Answer
$128+128i$
Work Step by Step
For converting the complex number in rectangular form $z=a+ib$, the polar form of the complex number is given by
$z=r\left( \cos \theta +i\sin \theta \right)$
Where
$\begin{align}
& r=\sqrt{{{a}^{2}}+{{b}^{2}}} \\
& \theta ={{\tan }^{-1}}\left( \frac{b}{a} \right)
\end{align}$
DeMoivre’s Theorem:
For any complex number $z=r\left( \cos \theta +i\sin \theta \right)$, if n is a positive integer $\left( z>0 \right)$ then,
$\begin{align}
& {{z}^{n}}={{\left[ r\left( \cos \theta +i\sin \theta \right) \right]}^{n}} \\
& ={{r}^{n}}\left( \cos n\theta +i\sin n\theta \right)
\end{align}$
So, at first we will convert $\left( -2-2i \right)$ in the polar form.
Here,
$\begin{align}
& r=\sqrt{{{\left( -2 \right)}^{2}}+{{\left( -2 \right)}^{2}}} \\
& =2\sqrt{2}
\end{align}$
Since, $\left( -2-2i \right)$ lies in ${{3}^{\text{rd}}}$ quadrant, we have
$\begin{align}
& \theta ={{\tan }^{-1}}\left( \frac{-2}{-2} \right) \\
& \theta ={{\tan }^{-1}}\left( 1 \right) \\
& \theta =\pi +\frac{\pi }{4} \\
& =\frac{5\pi }{4}
\end{align}$
So, $\left( -2-2i \right)=2\sqrt{2}\left( \cos \frac{5\pi }{4}+i\sin \frac{5\pi }{4} \right)$.
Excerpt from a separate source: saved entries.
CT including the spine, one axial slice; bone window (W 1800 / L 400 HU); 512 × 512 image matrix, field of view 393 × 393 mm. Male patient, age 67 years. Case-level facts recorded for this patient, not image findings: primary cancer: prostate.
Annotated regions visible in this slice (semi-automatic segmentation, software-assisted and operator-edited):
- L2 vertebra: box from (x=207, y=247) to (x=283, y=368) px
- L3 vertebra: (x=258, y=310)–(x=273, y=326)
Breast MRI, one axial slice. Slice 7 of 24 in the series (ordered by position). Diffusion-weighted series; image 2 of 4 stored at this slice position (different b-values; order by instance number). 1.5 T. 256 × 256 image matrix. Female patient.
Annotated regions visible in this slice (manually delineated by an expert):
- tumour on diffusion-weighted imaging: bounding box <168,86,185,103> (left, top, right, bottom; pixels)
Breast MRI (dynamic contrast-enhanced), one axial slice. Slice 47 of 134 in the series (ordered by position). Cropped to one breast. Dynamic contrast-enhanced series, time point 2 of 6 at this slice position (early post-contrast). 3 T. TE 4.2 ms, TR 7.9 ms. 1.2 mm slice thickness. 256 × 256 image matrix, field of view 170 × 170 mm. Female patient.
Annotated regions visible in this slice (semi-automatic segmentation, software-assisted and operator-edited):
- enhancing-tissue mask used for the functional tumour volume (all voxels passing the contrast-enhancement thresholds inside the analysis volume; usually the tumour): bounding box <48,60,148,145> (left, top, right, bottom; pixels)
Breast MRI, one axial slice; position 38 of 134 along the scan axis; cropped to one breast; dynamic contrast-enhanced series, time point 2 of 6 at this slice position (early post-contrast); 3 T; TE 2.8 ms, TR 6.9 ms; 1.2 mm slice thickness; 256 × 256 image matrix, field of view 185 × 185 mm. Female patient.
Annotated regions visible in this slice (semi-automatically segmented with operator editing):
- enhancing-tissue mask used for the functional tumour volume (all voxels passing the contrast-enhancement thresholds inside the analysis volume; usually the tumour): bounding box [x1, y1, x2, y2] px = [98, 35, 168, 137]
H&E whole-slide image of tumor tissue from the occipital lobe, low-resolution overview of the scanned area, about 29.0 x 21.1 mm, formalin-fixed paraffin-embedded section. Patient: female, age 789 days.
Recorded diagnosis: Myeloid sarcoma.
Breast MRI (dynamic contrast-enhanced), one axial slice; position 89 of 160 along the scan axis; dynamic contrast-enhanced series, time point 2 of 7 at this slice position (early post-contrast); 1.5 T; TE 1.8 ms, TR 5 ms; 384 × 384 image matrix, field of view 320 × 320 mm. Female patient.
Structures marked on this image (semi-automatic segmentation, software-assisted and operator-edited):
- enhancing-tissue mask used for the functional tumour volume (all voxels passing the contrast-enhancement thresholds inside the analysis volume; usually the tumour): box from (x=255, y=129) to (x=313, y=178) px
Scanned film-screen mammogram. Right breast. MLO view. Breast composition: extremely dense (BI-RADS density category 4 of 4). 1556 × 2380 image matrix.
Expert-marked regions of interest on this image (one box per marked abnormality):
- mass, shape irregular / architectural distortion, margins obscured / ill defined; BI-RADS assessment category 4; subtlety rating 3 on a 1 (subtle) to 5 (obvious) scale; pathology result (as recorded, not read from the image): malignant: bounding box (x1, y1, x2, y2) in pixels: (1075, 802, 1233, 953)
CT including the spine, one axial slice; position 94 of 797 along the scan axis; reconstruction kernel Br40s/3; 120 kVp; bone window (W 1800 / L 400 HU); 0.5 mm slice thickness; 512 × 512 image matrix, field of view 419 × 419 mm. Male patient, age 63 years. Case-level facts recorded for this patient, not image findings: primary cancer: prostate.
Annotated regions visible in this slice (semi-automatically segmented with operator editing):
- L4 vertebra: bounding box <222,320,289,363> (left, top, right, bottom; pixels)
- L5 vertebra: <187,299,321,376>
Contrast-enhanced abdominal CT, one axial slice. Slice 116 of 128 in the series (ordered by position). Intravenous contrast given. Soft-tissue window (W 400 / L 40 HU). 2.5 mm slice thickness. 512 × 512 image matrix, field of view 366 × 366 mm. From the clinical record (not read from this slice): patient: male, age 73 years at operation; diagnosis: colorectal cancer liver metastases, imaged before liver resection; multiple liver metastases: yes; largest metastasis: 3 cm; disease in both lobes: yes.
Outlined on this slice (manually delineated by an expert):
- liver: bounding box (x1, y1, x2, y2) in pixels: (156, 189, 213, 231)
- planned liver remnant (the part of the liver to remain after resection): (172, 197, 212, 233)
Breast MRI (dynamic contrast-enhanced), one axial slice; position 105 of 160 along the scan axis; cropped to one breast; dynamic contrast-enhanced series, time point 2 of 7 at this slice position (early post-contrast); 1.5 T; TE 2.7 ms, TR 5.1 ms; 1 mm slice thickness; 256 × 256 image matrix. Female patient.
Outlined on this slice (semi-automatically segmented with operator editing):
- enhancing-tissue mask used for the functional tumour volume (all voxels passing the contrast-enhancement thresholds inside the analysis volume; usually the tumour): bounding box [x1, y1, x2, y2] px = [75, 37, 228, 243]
Therefore, ${{\left( \left( -2-2i \right) \right)}^{5}}={{\left[ 2\sqrt{2}\left( \cos \frac{5\pi }{4}+i\sin \frac{5\pi }{4} \right) \right]}^{5}}$.
So,
$\begin{align}
& {{\left[ 2\sqrt{2}\left( \cos \frac{5\pi }{4}+i\sin \frac{5\pi }{4} \right) \right]}^{5}}={{\left( 2\sqrt{2} \right)}^{5}}\left[ \cos 5\left( \frac{5\pi }{4} \right)+i\sin 5\left( \frac{5\pi }{4} \right) \right] \\
& =128\sqrt{2}\left( \cos \frac{25\pi }{4}+i\sin \frac{25\pi }{4} \right) \\
& =128\sqrt{2}\left\{ \cos \left( 6\pi +\frac{\pi }{4} \right)+i\sin \left( 6\pi +\frac{\pi }{4} \right) \right\} \\
& =128\sqrt{2}\left( \frac{1}{\sqrt{2}}+i\frac{1}{\sqrt{2}} \right)
\end{align}$
That is, $128+128i$.
Hence, ${{\left( -2-2i \right)}^{5}}=128+128i$.